See: COPYING (or run make license if you’re online)

Requirements

  • sudo privilege (for installation)
  • ssh, sshfs, autofs, keychain, ssh-askpass, shadow-utils

Quick Install

   sudo apt-get install keychain ssh-askpass sshfs autofs
   git clone https://github.com/hellekin/autosshfs.git
   cd autosshfs && sudo make install
   sudo autosshfs-user add $(id -un)

If you don’t already have an SSH key, create one now

   if [ ! -r $HOME/.ssh/id_ecdsa ]; then ssh-keygen -b 521 -t ecdsa; fi
   ssh-copy-id [user@]yourremotehost[:port]

You MUST copy the public part of the SSH key to the user@yourremotehost’s .ssh/authorized_keys file in order to allow password-less connections. ssh-copy-id will do that for you. Connections will silently fail if your public key isn’t known to the remote host (internally, the automount daemon will be waiting at a “Password: ” prompt).

Usage

   ls ~/mnt/ssh/[user@]yourremotehost[:port]

This will cause the autofs automount to attempt an SSH connection to [user@]yourremotehost[:port]

The values denoted by square brackets are optional.

By default the connection to ‘yourremotehost’ will use the same user-name as you have on the localhost.
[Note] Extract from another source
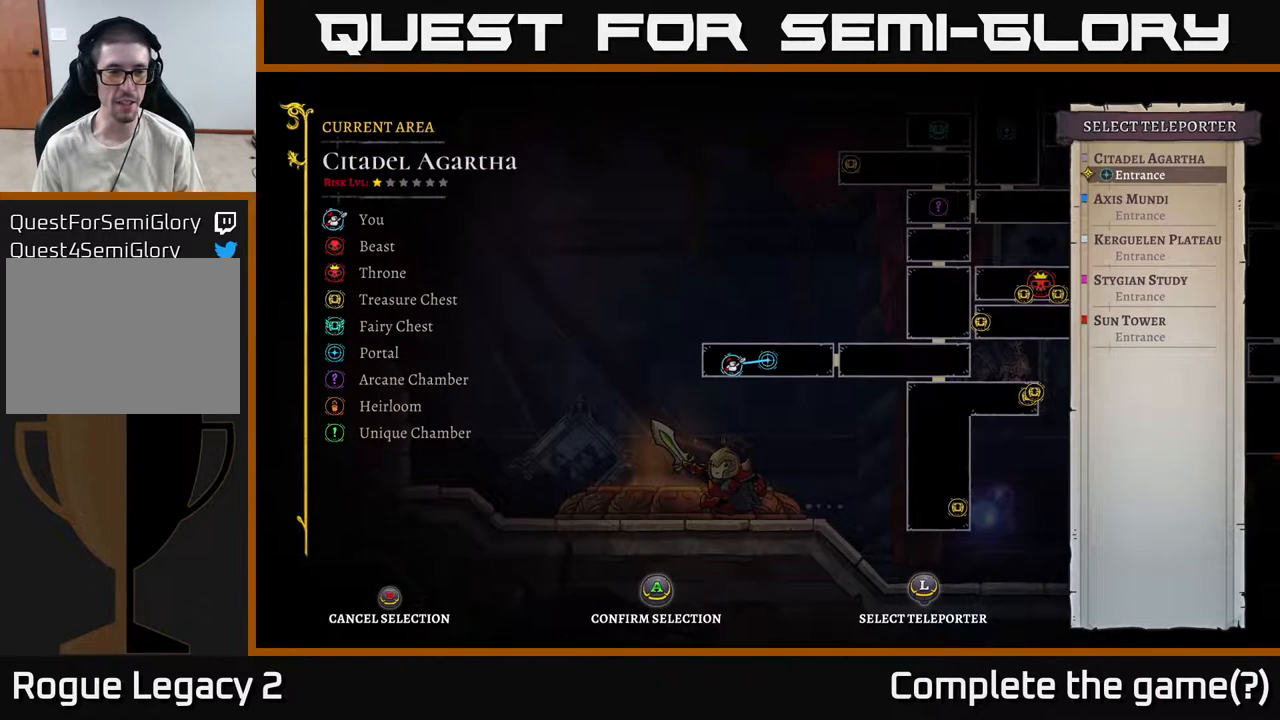
{"buttons": [], "left_stick": "center", "right_stick": "center", "events": []}
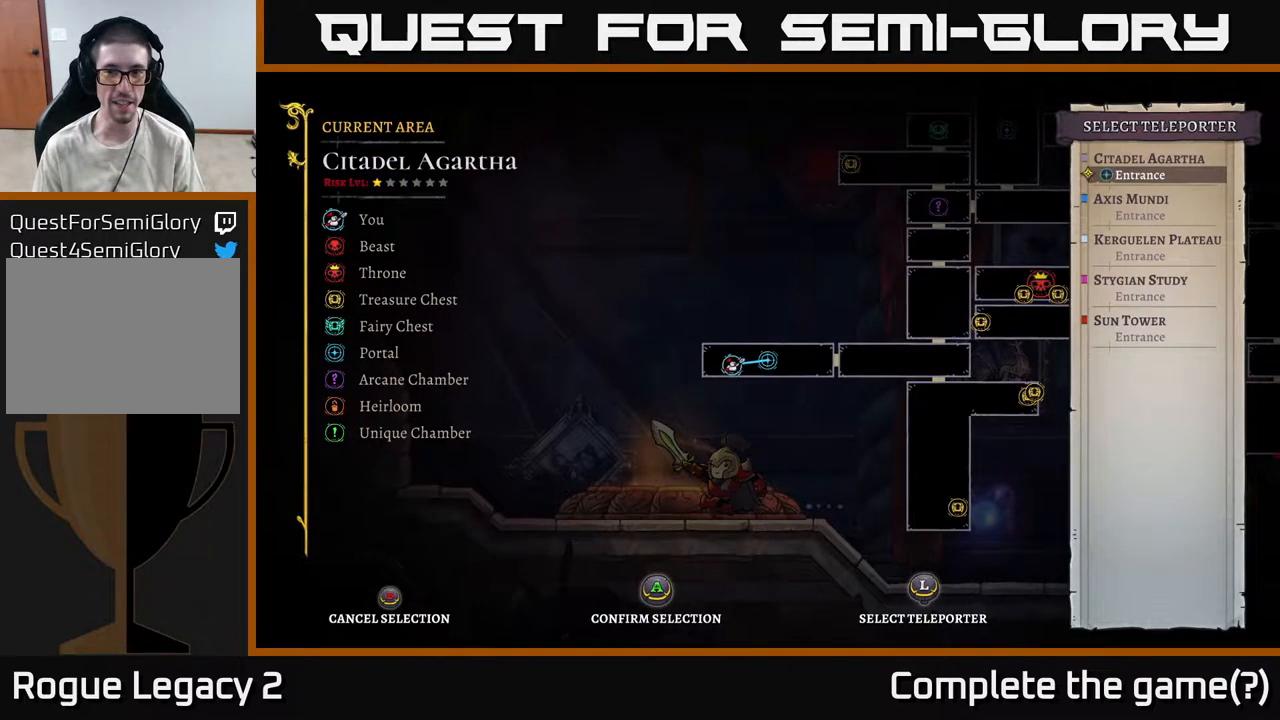
{"buttons": [], "left_stick": "center", "right_stick": "center", "events": [[150, "left_stick", "up"], [283, "left_stick", "center"]]}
It is possible to specify a different user-name and a non-standard port for connections to ‘yourremotehost’.

The following are all valid:

   ls ~/mnt/ssh/yourremotehost
   ls ~/mnt/ssh/yourremotehost:1234
   ls ~/mnt/ssh/user@yourremotehost
   ls ~/mnt/ssh/user@yourremotehost:1234

Operation

This section describes how the whole thing works.

/etc/auto.master (or /etc/autofs/auto.master)

  1. Each entry MUST point to under user’s $HOME. We assume it takes the form
     /home/$USER/mnt/ssh/mountpoint

In any other case it will break.

  1. UID and GID must match id -u $USER and id -g $USER
  2. $USER must be in group autossh

Example:

  /home/joe/mnt/ssh program:/usr/local/bin/autosshfs-map uid=1234,gid=1234,--timeout=600,--ghost

Since @7f2007b, workaround=rename is enabled by default to mimick POSIX behavior when renaming files (see Issue #4), e.g., to avoid issues with moving files in SVN repositories. If that option is not what you want, please reopen the issue so we devise a better solution.

autosshfs-user

This program enables or disables the automount service for a user.

Running autosshfs-user add joe will:

  • add joe to the autosshfs group
  • create a autosshfs-as-joe sudo wrapper for SSH
  • register the user automounter in auto.master
  • restart autofs

Running autosshfs-user del joe will:

  • remove joe from the autosshfs group
  • remove the autosshfs-as-joe script
  • remove joe’s entry in auto.master
  • restart autofs

autosshfs-map

Returns the autofs map for the requested host.

Mountpoints are under /home/$USER/mnt/ssh

The whole remote host’s filesystem is mounted, only accessible to the user.

The script is called from auto.master.

autosshfs-ssh

A wrapper to the ssh command that will force automount to use the user’s SSH setup, including password-protected SSH keys, as long as they’re available to the keychain.

It is called by autosshfs-as-joe (using sudo) and loads joe’s keychain.